In the period since the 2002 study, China revised its BMI criteria by adjusting the World Health Organization’s definition of “overweight” and “obesity” by changing the thresholds for each from a BMI rating of 25 to 24 and 30 to 28, respectively. A similar redefinition took place in the United States in 1998, which classified 25 million Americans as “overweight” when they were previously “healthy.” While Chinese health authorities sought to adapt the index to better suit the Chinese populace, the move may also complicate attempts to accurately quantify obesity in future studies.
The Beijing municipal government started a program called “Healthy Beijingers,” a decade-long project aimed at promoting health through online and televised outreach, said Sze. It stresses 34 points of well-being, including attention the use of the BMI.
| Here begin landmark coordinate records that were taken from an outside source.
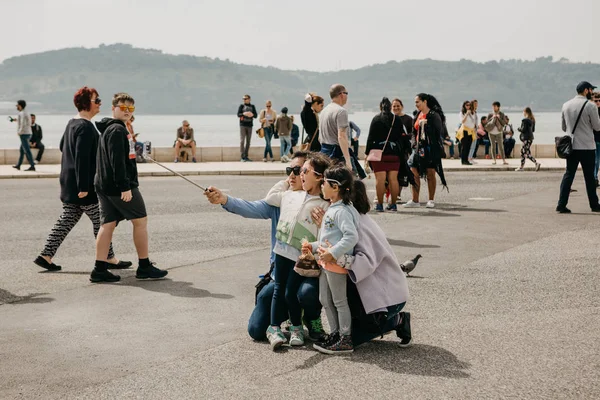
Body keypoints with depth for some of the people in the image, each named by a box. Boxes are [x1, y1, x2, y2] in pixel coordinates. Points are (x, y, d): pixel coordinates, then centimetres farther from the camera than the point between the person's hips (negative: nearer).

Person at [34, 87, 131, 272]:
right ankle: (109, 258, 9)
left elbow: (62, 146, 26)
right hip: (85, 185, -10)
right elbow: (82, 158, -24)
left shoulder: (72, 123, 13)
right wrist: (83, 186, -24)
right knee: (100, 221, 1)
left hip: (69, 184, 10)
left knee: (66, 220, 12)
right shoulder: (86, 127, -18)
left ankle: (46, 255, 11)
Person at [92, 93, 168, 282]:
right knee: (140, 220, 1)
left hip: (105, 186, 10)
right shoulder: (117, 130, -14)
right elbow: (117, 161, -22)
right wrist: (125, 187, -24)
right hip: (118, 186, -10)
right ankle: (144, 267, 6)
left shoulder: (110, 129, 18)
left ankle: (100, 270, 3)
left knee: (107, 224, 6)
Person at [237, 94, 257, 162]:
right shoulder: (241, 106, 3)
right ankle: (242, 157, -10)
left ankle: (246, 156, 12)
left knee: (248, 141, 5)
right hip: (243, 125, -3)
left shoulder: (252, 106, 9)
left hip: (249, 125, 3)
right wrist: (244, 114, -25)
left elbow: (256, 115, 5)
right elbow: (238, 114, -5)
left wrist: (252, 114, -18)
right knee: (242, 140, -8)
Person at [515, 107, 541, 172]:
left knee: (527, 153, -8)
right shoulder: (532, 120, 11)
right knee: (522, 151, 15)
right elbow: (533, 130, 17)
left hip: (526, 138, -9)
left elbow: (523, 130, -17)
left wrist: (519, 129, 2)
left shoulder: (525, 120, -15)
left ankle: (536, 163, -19)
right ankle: (521, 167, 16)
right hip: (530, 137, 9)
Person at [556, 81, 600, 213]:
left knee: (568, 174, 6)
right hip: (587, 146, -4)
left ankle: (561, 205, -1)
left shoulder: (566, 105, 6)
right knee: (589, 177, 6)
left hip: (571, 146, 4)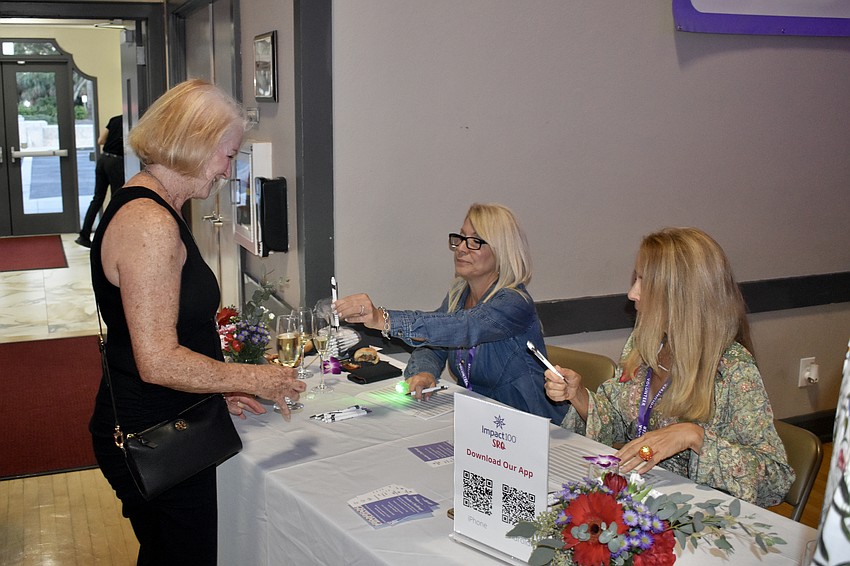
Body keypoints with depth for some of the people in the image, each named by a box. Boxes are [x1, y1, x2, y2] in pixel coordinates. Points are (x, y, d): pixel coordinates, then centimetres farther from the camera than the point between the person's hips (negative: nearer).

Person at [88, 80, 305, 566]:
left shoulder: (147, 208, 10)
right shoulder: (149, 224, -24)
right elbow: (159, 362, -26)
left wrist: (216, 391, 13)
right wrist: (254, 379, -15)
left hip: (154, 430, 10)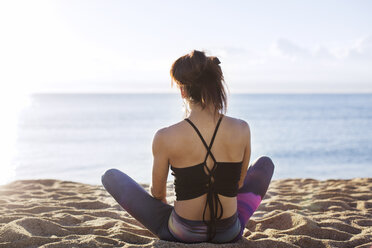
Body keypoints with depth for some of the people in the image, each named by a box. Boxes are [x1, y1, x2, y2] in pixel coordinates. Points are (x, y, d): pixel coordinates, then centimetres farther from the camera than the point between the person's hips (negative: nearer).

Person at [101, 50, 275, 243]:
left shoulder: (165, 138, -19)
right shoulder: (242, 130, -12)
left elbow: (157, 194, -2)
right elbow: (239, 184, 5)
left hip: (181, 235, -2)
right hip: (229, 234, 3)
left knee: (111, 176, 15)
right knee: (265, 163, 27)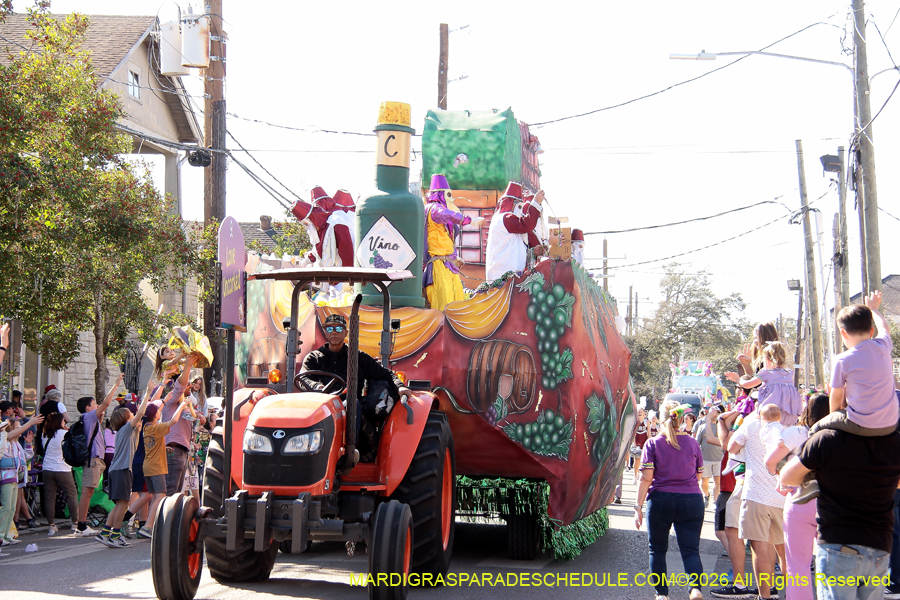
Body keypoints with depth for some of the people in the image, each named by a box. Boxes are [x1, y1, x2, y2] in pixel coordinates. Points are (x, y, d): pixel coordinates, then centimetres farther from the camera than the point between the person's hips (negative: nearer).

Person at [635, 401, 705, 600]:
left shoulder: (653, 444, -3)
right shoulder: (692, 443, 5)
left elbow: (646, 478, -8)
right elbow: (698, 476, 13)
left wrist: (639, 506, -4)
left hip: (661, 501, -1)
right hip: (691, 501, 1)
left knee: (657, 549, 14)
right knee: (690, 549, 0)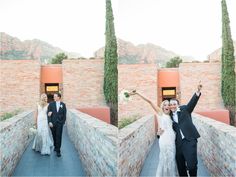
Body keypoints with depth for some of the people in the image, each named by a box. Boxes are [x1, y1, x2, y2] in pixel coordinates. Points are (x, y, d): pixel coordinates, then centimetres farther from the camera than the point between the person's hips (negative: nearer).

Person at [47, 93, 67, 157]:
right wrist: (49, 122, -11)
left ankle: (58, 151, -2)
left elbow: (64, 114, 6)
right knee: (54, 136, 11)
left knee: (59, 136, -5)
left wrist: (63, 122, -1)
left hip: (60, 123, -1)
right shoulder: (51, 104, 2)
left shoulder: (63, 104, 3)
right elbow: (48, 114, -2)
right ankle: (55, 146, 33)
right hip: (52, 123, 1)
But being well in a brave, new market-oriented society isn’t easy, according to Junpeng Zhuang, a resident at Ruijin Hospital in Shanghai. The root of many of China’s health problems is a structural one, he said, noting that keeping a population of 1.3 billion healthy can be frustrating, if not impossible. Spreading resources can also be problematic.
“Epidemic prevention programs are funded at the county level, but the programs themselves are responsible for finding 60 percent of their funding on their own,” Zhuang said.
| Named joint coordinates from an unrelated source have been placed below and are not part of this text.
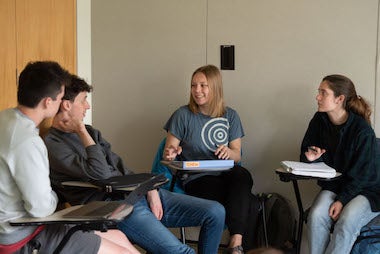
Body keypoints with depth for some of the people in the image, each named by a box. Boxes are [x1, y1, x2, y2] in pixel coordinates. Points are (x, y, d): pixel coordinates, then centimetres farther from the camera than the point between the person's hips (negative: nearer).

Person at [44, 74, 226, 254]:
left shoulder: (90, 132, 20)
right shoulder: (52, 144, -8)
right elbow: (100, 173, -19)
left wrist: (150, 190, 5)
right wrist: (82, 132, -10)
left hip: (138, 194, 9)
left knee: (216, 212, -1)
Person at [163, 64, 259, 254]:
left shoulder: (230, 116, 13)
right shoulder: (183, 115, 5)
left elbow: (237, 155, 10)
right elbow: (168, 153, 5)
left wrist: (228, 152, -14)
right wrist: (170, 154, -20)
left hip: (225, 175, 3)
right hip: (195, 181, -3)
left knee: (242, 175, -35)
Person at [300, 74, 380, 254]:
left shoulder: (362, 129, -17)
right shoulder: (319, 121, -1)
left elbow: (362, 174, -14)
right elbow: (306, 150, 10)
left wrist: (342, 200, -21)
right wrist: (311, 157, -15)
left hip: (365, 189, -4)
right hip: (333, 185, 4)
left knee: (346, 222, -32)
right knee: (316, 216, -26)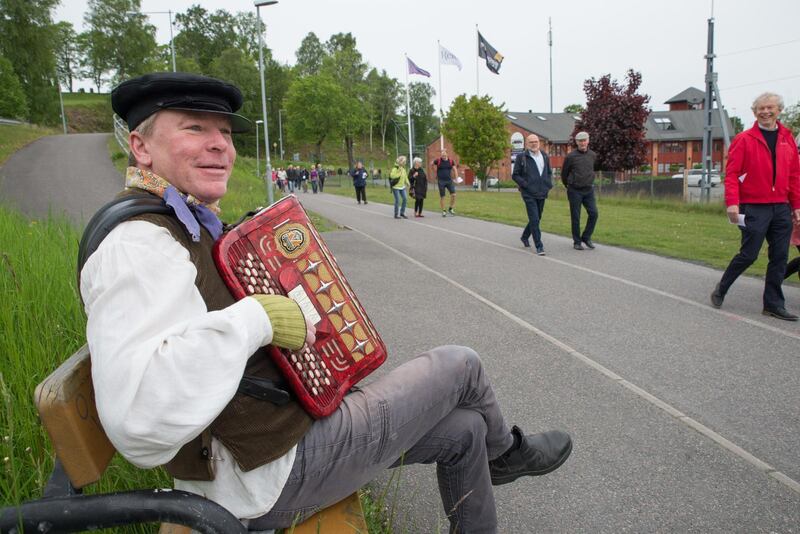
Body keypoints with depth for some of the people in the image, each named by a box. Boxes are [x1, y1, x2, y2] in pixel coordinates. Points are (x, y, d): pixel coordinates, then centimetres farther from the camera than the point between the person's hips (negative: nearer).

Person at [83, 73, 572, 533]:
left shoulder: (184, 227, 9)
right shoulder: (138, 246, -24)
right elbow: (141, 421, -38)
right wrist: (257, 318, -32)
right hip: (275, 479, -10)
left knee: (463, 430, 14)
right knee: (460, 365, 3)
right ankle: (505, 450, 35)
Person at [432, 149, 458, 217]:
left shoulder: (450, 161, 1)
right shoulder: (438, 161, -4)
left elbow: (455, 169, 9)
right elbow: (431, 164, 13)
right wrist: (436, 170, 11)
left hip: (449, 180, 2)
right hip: (441, 181, -2)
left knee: (453, 194, -8)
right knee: (442, 196, 2)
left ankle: (450, 209, 10)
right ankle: (443, 211, 12)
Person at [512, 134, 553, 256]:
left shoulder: (545, 157, 10)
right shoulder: (521, 157, -4)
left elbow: (549, 172, 22)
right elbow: (515, 175, -3)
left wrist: (549, 184, 6)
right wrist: (525, 185, -12)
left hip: (542, 194, 5)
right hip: (529, 194, -5)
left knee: (536, 218, 15)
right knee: (534, 220, -11)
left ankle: (525, 237, 39)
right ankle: (539, 246, -6)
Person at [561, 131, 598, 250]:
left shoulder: (593, 155, 6)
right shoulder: (570, 156, -7)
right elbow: (564, 173, 6)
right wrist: (568, 185, 17)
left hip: (589, 190, 3)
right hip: (575, 190, -3)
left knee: (593, 214, -5)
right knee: (575, 217, 1)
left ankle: (586, 237, 12)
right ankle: (577, 241, 12)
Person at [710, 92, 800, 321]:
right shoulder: (744, 139, -3)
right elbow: (732, 173, -8)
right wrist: (732, 203, -17)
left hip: (781, 208, 5)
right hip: (754, 207, -5)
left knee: (779, 257, 6)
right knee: (748, 255, -3)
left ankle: (773, 304, 15)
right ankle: (720, 291, 17)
While China’s central government hasn’t explicitly called obesity an epidemic, it was referenced as such in a piece from the state-owned Beijing Review in May of 2008 referencing a letter to the editor from Dr. Tsung O. Cheng, a professor of Medicine at George Washington University. “There is a price that developing countries must pay for modernization,” Cheng observers, but also pleads, “let the price the Chinese pay not exceed the benefits derived from modernization.”
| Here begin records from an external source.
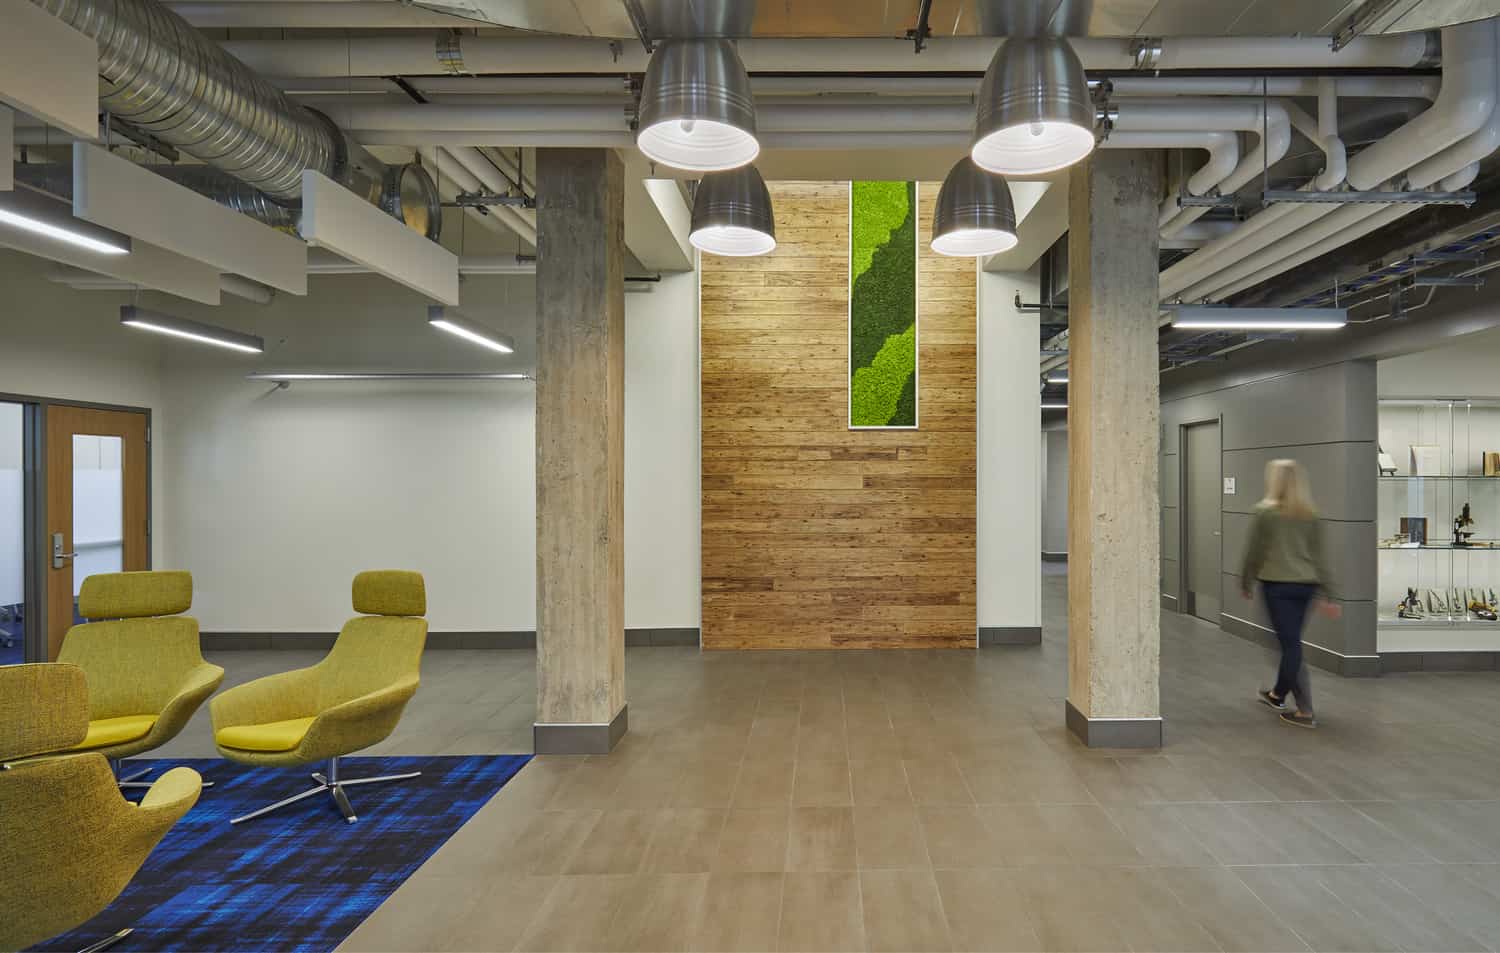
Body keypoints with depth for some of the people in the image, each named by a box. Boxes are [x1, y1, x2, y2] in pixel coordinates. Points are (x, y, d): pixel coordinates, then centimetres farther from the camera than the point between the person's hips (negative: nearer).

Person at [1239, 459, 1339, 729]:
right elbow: (1318, 557, 6)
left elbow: (1254, 552, -4)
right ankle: (1278, 694, 34)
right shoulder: (1310, 515, 6)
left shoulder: (1265, 512, -8)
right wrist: (1328, 595, 9)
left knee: (1291, 644, -1)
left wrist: (1245, 582, 9)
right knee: (1290, 642, 18)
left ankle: (1305, 711, 2)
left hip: (1277, 585, -5)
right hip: (1305, 585, 6)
Even “epidemic” classification might not be enough to prompt action from the central government. According to Zhuang, China spent 4.81 percent of its GDP on healthcare in 2009—an increase of less than one percentage point since 1991. China’s GDP increased from 2.1 trillion RMB ($325 billion) to 33.5 trillion RMB ($5.71 trillion) during the same period.
Zhuang also noted the absence of a standardized Chinese nutrition label like the ones suggested by the USDA or mandated by the European Union. Companies often translate and import the information from their host governments into Mandarin. American nutrition labels feature nutrition in terms of calories while letting food producers determine serving sizes, as most other industrialized nations follow servings per 100 grams or milliliters. Consumers can easily find both types in China.
Despite the slow changes and lack of healthier packaging, there might be hope for China’s obesity problem. China’s Ministry of Health announced guidelines for nutrition labels on May 13, and is scheduling their debut for April 2012, according to Sze. But labels alone won’t solve the issue, Sze added.
“Access to health education seems to be the biggest challenge to wellness,” she said.